Orientate – I guess this comes from what they like to call ‘back formation’. Orientation is the noun, so orientate must be the verb. It isn’t. It’s orient. Orient. Oriented. Orientation. Learn it, otherwise, ‘disorientated’ is a word and then the world will explode.

Pacific – it’s an ocean. It does not mean ‘clearly defined or identified’. If you have ever worked in an office with me, I’m talking ‘pacifically’ to you. Stop it.

Pronounciation – I enjoy the irony of people not being able to say ‘pronunciation’. But it does sound dumb, so please save yourself. And if my darling (and otherwise highly intelligent) husband is reading this, yes, I’m talking to you.

Prostate/Prostrate – one is a gland, one means lying face down. Sure, they can be related, but still, it’s handy to know the difference.

Snuck – not a word; never has been. Sneaked is the past tense of sneak. Schmuck, on the other hand…

Supposably – if you use ‘supposably’ and ‘pacific’ in a sentence together, you can be arrested in all mainland states of Australia. Fact.

Tact/Tack – if the conversation isn’t going your way, change tack and use some tact. Thank you.

Tenderhooks – sounds uncomfortable but tenterhooks are used to hang cloth while it dries. That’s what you want to be referring to.

And an honourable mention goes to a website I found (sorry, I didn’t keep the link) that advises its readers about all things Australian. Clearly they haven’t spoken to Pauline Hanson.

Don’t say: Ostraya | Do say: Australia
Comment: This pronunciation particularly bothers Australians themselves, most of whom can manage the [l] quite easily, thank you.

Over to you, fellow curmudgeons. What have I missed? Or does anyone want to defend any of the above?

And finally, a wee reward for reading this far. Check out this fun little list of English mistakes by English as a Second Language students (remember, we’re laughing with them, not at them).

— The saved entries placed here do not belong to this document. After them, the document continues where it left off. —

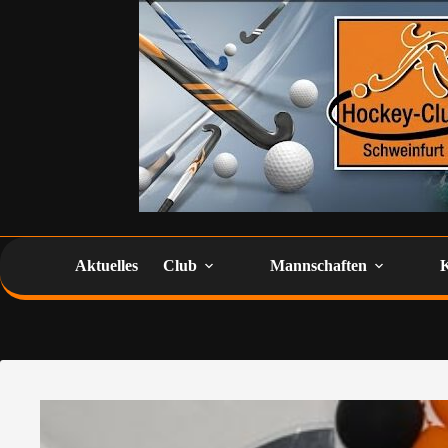
Aktuelles
Club
Mannschaften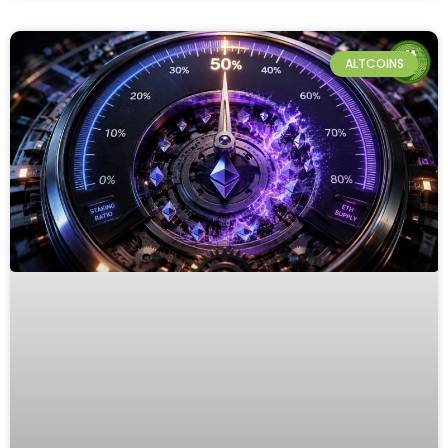
ALTCOINS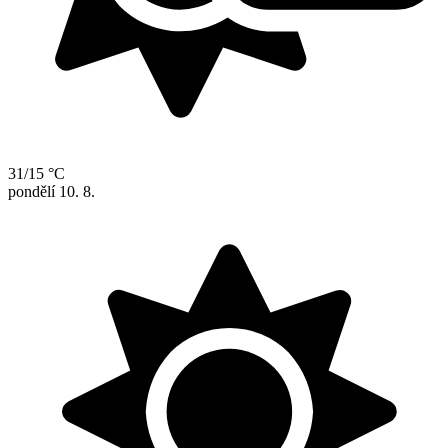
31/15 °C
pondělí
10. 8.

I actually laughed out loud in the State Library reading these and drew unwanted attention to myself.


6 thoughts on “21 things you say that make you sound stupid

  1. Thank you my friend for this wonderful didactic elucidation. It is long overdue, much needed, and most welcome. I do have one to add. It is of grave concern to me that t.v. and radio journalists, most notably your beloved colleagues at the ABC, constantly and consistently mis-pronounce negotiation. It must be negoshiation not negotiation. Or am I wrong?

  2. enormity – means extreme evil not bigness. Used most correctly, albeit not deliberately, by George Bush when he talked of the enormity of their efforts in Iraq. Yes. It was a case of extreme evil. I like to speak of the enormity of Tony Abbott, and I don’t mean his ears.

    burglarise – not even sure how to spell this nonsense. It’s burgle. He burgled the house. See also pressure/pressurise.

    wrought havoc – no, so and FFS NO! The past tense of “wreak” is “wreaked”. “Wrought” is the past tense of “work”…. as in wrought iron.

    running amuck. Seriously, stop speaking now. It’s amok – don’t you know basic Malaysian?

    Curse you, lady, I’m now in a bad mood and have to go back to marking!

  3. Hone/home. You hone skills, you home in on a target.

    Literally – means something actually, really, positively, definitely did happen. One of my favourites was on Master Chef last year when a contestant said he “literally served his heart on a plate to the judges”.